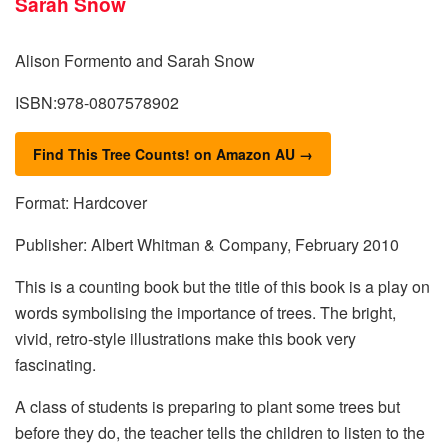
Alison Formento and Sarah Snow
ISBN:978-0807578902
Find This Tree Counts! on Amazon AU →
Format: Hardcover
Publisher: Albert Whitman & Company, February 2010
This is a counting book but the title of this book is a play on
words symbolising the importance of trees. The bright,
vivid, retro-style illustrations make this book very
fascinating.
A class of students is preparing to plant some trees but
before they do, the teacher tells the children to listen to the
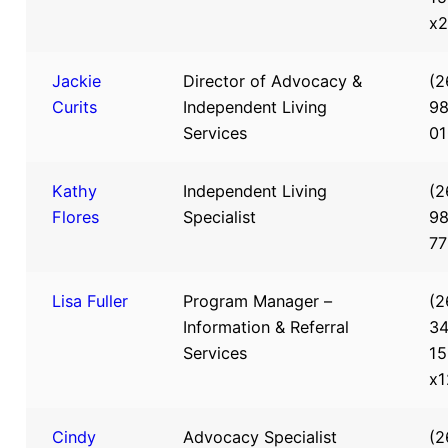
x
Jackie
Director of Advocacy &
(2
Curits
Independent Living
98
Services
0
Kathy
Independent Living
(2
Flores
Specialist
98
7
Lisa Fuller
Program Manager –
(2
Information & Referral
34
Services
15
x1
Cindy
Advocacy Specialist
(2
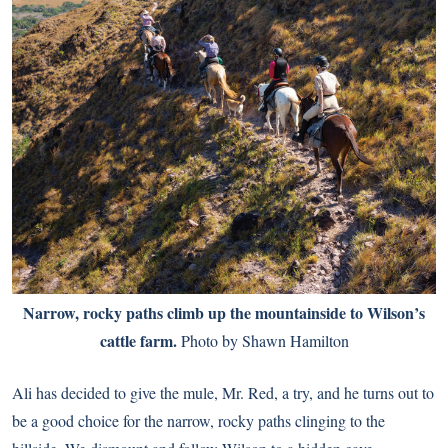
Narrow, rocky paths climb up the mountainside to Wilson’s
cattle farm.
Photo by Shawn Hamilton
Ali has decided to give the mule, Mr. Red, a try, and he turns out to
be a good choice for the narrow, rocky paths clinging to the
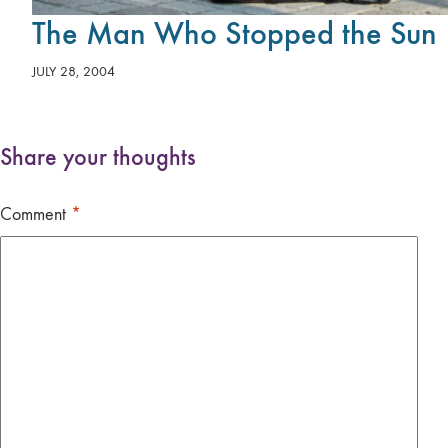
The Man Who Stopped the Sun
JULY 28, 2004
Share your thoughts
Comment
*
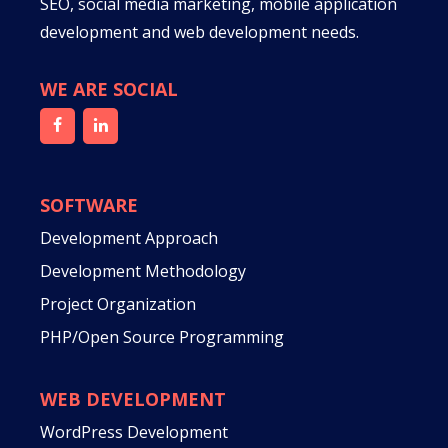
SEO, social media marketing, mobile application
development and web development needs.
WE ARE SOCIAL
SOFTWARE
Development Approach
Development Methodology
Project Organization
PHP/Open Source Programming
WEB DEVELOPMENT
WordPress Development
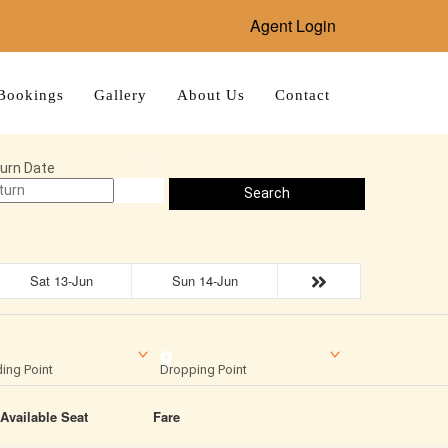
Agent Login
Bookings
Gallery
About Us
Contact
urn Date
Search
Sat 13-Jun
Sun 14-Jun
ing Point
Dropping Point
Available Seat
Fare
- - - -
- EXERCISE DIRECTIONS:
Copy out the entries' text from the beginning up to and including the line containing "fascinating.". Leave the pictures out.

- WRITTEN REPLY:
Alison Formento and Sarah Snow
ISBN:978-0807578902
Find This Tree Counts! on Amazon AU →
Format: Hardcover
Publisher: Albert Whitman & Company, February 2010
This is a counting book but the title of this book is a play on
words symbolising the importance of trees. The bright,
vivid, retro-style illustrations make this book very
fascinating.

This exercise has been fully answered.